Implicit Collaborative filtering is a method developed to make use of implicit information from user preferences like click or visits behavior rather than explicit information like product rating and purchases records.
I this section *implicit* ([library](https://github.com/benfred/implicit)) is evaluated to implement implicit collaborative filtering.

In [8]:
data = pd.read_csv("/home/carlos/scripts/dataScience/data/lastfm-matrix-germany.csv")
data = data.drop('user',1)
data = data.T
data.head()

Unnamed: 0,0,1,2,3,4,5,6,7,8,9,...,1247,1248,1249,1250,1251,1252,1253,1254,1255,1256
a perfect circle,0,0,0,0,0,0,0,0,0,0,...,0,0,0,1,0,0,0,0,0,0
abba,0,0,0,0,0,0,0,0,0,0,...,0,0,0,0,0,0,0,0,0,0
ac/dc,0,0,0,0,0,0,0,0,0,0,...,0,0,0,0,0,1,0,1,0,0
adam green,0,1,0,0,0,0,0,0,0,0,...,0,0,0,0,0,1,0,0,0,1
aerosmith,0,0,0,0,0,0,0,0,0,0,...,0,0,0,0,0,1,0,0,0,0


In the following code the method is implemented. From which can be seen that no parameters are required.

In [15]:
## tranform data to sparse matrix
count = csr_matrix(data,dtype=np.float64)

# initialize a model
model = implicit.als.AlternatingLeastSquares()
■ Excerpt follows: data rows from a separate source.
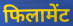
फिलामेंट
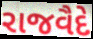
રાજવૈદે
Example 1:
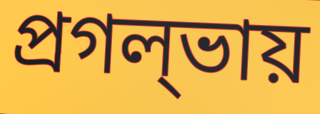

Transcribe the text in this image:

প্রগল্‌ভায়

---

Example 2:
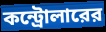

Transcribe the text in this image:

কন্ট্রোলারের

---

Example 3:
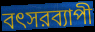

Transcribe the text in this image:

বৎসরব্যাপী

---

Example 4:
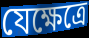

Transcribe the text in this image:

যেক্ষেত্রে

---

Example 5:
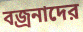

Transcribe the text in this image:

বজ্রনাদের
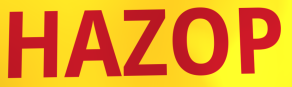
HAZOP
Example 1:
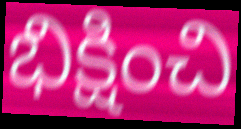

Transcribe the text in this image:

భిక్షించి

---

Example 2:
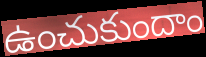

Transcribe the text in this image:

ఉంచుకుందాం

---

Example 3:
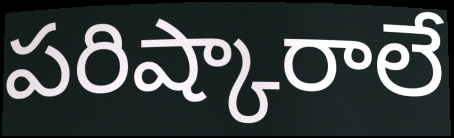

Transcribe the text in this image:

పరిష్కారాలే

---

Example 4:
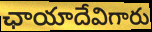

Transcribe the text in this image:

ఛాయాదేవిగారు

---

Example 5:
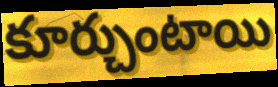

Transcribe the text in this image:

కూర్చుంటాయి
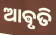
ଆଵୃତି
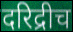
दरिद्रीच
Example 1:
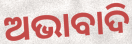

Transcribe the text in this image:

ଅଭାବାଦି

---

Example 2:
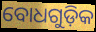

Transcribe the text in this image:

ବୋଧଗୁଡ଼ିକ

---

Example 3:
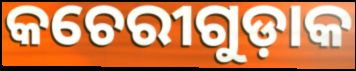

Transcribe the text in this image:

କଚେରୀଗୁଡ଼ାକ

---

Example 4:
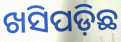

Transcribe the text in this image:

ଖସିପଡ଼ିଛ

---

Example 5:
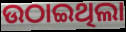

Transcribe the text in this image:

ଉଠାଇଥିଲା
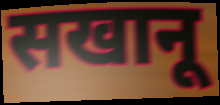
सखानू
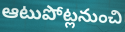
ఆటుపోట్లనుంచి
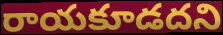
రాయకూడదని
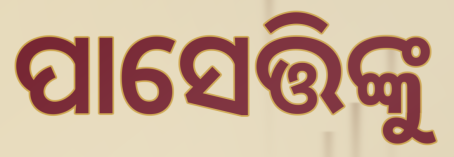
ପାସେତ୍ତିଙ୍କୁ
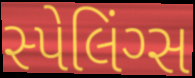
સ્પેલિંગ્સ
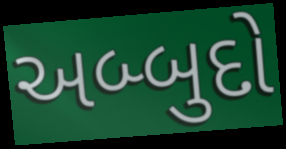
અબ્બુદો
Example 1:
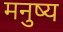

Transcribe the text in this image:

मनुष्य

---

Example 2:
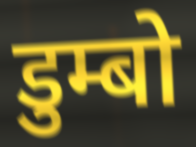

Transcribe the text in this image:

डुम्बो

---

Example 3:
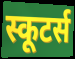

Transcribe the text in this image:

स्कूटर्स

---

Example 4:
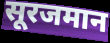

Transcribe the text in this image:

सूरजमान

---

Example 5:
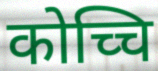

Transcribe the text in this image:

कोच्चि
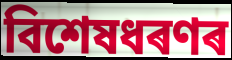
বিশেষধৰণৰ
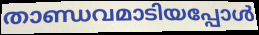
താണ്ഡവമാടിയപ്പോൾ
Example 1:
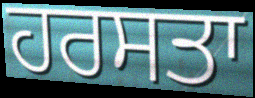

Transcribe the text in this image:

ਹਰਸਤਾ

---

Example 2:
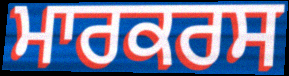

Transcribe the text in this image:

ਮਾਰਕਰਸ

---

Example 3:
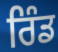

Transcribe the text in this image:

ਰਿੰਡ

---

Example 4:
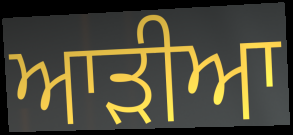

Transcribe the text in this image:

ਆੜੀਆ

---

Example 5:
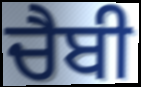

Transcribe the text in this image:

ਚੈਬੀ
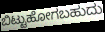
ಬಿಟ್ಟುಹೋಗಬಹುದು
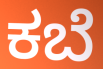
ಕಬೆ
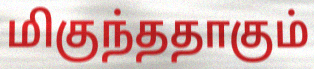
மிகுந்ததாகும்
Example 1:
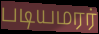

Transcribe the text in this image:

படியமரர்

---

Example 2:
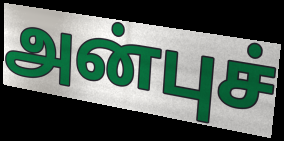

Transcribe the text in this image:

அன்புச்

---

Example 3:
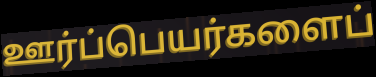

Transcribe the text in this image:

ஊர்ப்பெயர்களைப்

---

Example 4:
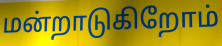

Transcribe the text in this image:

மன்றாடுகிறோம்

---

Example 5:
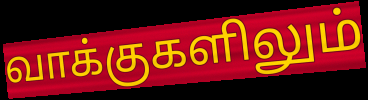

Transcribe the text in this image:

வாக்குகளிலும்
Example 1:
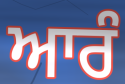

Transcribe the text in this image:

ਆਰੰ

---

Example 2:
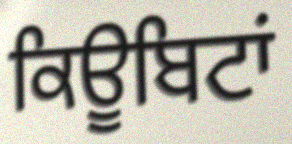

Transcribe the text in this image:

ਕਿਊਬਿਟਾਂ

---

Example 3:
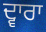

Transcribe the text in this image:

ਦ੍ਵਾਰਾ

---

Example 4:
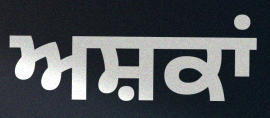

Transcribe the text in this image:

ਅਸ਼ਕਾਂ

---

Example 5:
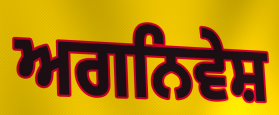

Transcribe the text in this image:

ਅਗਨਿਵੇਸ਼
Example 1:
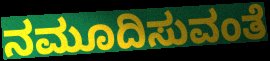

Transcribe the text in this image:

ನಮೂದಿಸುವಂತೆ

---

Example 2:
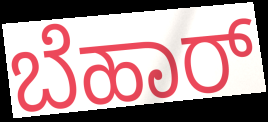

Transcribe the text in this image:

ಬೆಹಾರ್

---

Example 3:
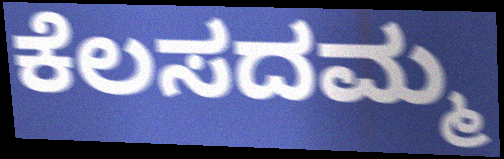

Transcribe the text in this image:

ಕೆಲಸದಮ್ಮ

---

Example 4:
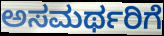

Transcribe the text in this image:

ಅಸಮರ್ಥರಿಗೆ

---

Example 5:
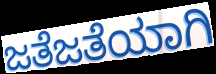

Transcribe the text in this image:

ಜತೆಜತೆಯಾಗಿ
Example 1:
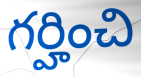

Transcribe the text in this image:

గర్హించి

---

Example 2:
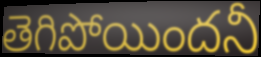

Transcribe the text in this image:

తెగిపోయిందనీ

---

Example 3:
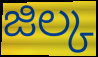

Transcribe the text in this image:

జిల్క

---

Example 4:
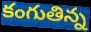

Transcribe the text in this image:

కంగుతిన్న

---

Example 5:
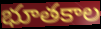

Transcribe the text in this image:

భూతకాల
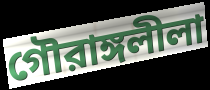
গৌরাঙ্গলীলা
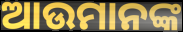
ଆଉମାନଙ୍କ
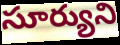
సూర్యుని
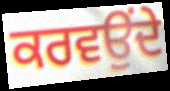
ਕਰਵਉਂਦੇ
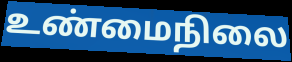
உண்மைநிலை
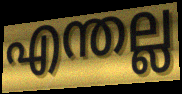
എന്തല്ല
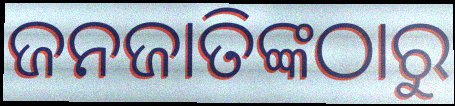
ଜନଜାତିଙ୍କଠାରୁ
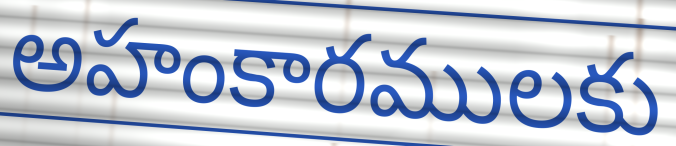
అహంకారములకు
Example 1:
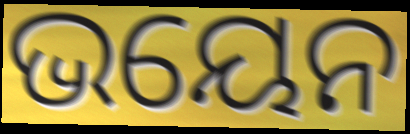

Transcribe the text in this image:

ଭୟେନ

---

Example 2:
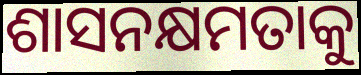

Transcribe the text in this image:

ଶାସନକ୍ଷମତାକୁ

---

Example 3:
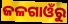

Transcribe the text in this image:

ଜଳଗାଓଁରୁ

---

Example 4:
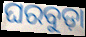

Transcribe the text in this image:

ଘରବୁଡ଼ା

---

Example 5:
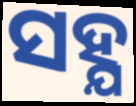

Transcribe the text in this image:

ସହ୍ଯ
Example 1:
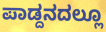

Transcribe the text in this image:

ಪಾಡ್ದನದಲ್ಲೂ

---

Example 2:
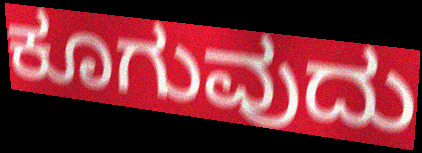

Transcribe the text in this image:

ಕೂಗುವುದು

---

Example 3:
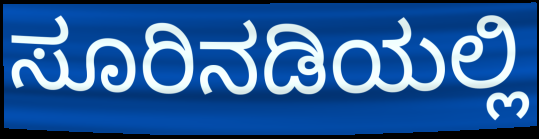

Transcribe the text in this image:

ಸೂರಿನಡಿಯಲ್ಲಿ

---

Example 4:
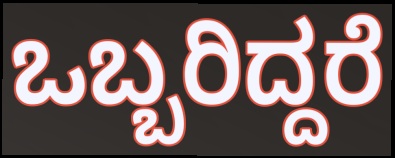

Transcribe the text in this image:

ಒಬ್ಬರಿದ್ದರೆ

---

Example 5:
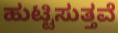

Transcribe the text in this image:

ಹುಟ್ಟಿಸುತ್ತವೆ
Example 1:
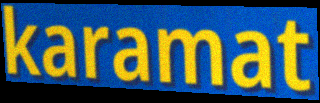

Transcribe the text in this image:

karamat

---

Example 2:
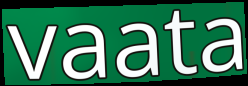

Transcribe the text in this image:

vaata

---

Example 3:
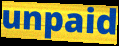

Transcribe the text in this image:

unpaid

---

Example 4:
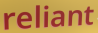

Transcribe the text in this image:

reliant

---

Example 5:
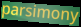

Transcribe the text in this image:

parsimony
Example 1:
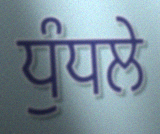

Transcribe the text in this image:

ਧੁੰਧਲੇ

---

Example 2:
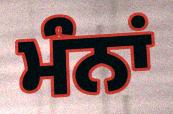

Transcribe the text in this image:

ਮੰਨਾਂ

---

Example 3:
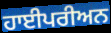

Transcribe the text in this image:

ਹਾਈਪਰੀਅਨ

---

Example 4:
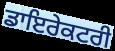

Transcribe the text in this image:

ਡਾਇਰੇਕਟਰੀ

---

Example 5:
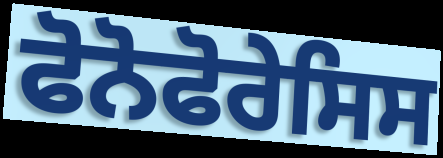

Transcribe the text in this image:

ਫੋਨੋਫੋਰੇਸਿਸ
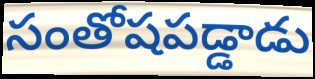
సంతోషపడ్డాడు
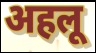
अहलू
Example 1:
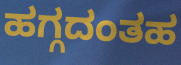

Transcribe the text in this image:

ಹಗ್ಗದಂತಹ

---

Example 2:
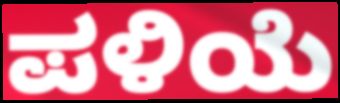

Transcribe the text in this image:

ಪಳಿಯೆ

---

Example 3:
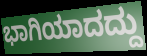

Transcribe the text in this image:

ಭಾಗಿಯಾದದ್ದು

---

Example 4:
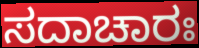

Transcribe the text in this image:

ಸದಾಚಾರಃ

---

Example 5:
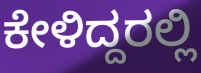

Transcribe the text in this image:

ಕೇಳಿದ್ದರಲ್ಲಿ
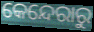
କେନ୍ଦେରାରୁ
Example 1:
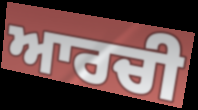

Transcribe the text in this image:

ਆਰਚੀ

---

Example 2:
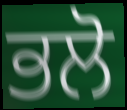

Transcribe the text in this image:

ਭਲੋ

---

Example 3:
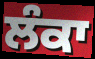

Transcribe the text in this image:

ਲੰਕਾ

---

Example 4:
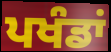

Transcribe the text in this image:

ਪਖੰਡਾਂ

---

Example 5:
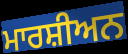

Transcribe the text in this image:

ਮਾਰਸ਼ੀਅਨ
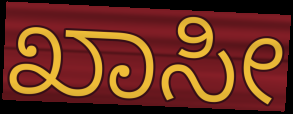
ಖಾಸೀ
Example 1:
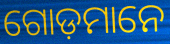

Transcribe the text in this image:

ଗୋଡ଼ମାନେ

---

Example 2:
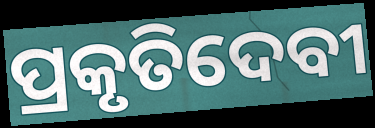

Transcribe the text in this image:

ପ୍ରକୃତିଦେବୀ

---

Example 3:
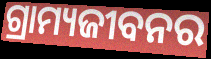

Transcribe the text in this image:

ଗ୍ରାମ୍ୟଜୀବନର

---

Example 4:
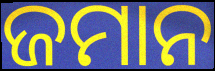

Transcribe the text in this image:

ଜମାନ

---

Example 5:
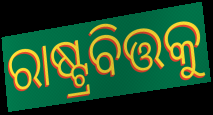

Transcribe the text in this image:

ରାଷ୍ଟ୍ରବିତ୍ତକୁ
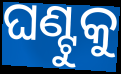
ଘଣ୍ଟୁକୁ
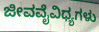
ಜೀವವೈವಿಧ್ಯಗಳು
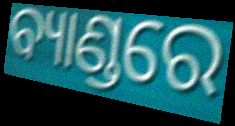
ବ୍ୟାଣ୍ଡରେ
# train the model on a sparse matrix of item/user/confidence weights
np.random.seed(23)
model.fit(count)




### Validation

In [16]:
## check recommendations for guns n roses
rec = model.similar_items(names.index("guns n roses"))
[names[rec[i][0]] for i in range(1,len(rec))]


['black sabbath',
 'mando diao',
 'death cab for cutie',
 'simple plan',
 'arcade fire',
 'joy division',
 'bloc party',
 'dido',
 'eminem']

It can be seen that predictions are not accurate. 

## Conclusions

In this report, two Collaborative Filtering algorithms are assesed. First, a similarity based method is implemented. Importantly, this method was the more accurate based on manually checked predictions. However, a major disadvantage of this method is its scalability. On the other hand, Implicit Collaborative filtering using implicit library has the advantage of better performance. However, in our hands the quality of predicitons were not accurate.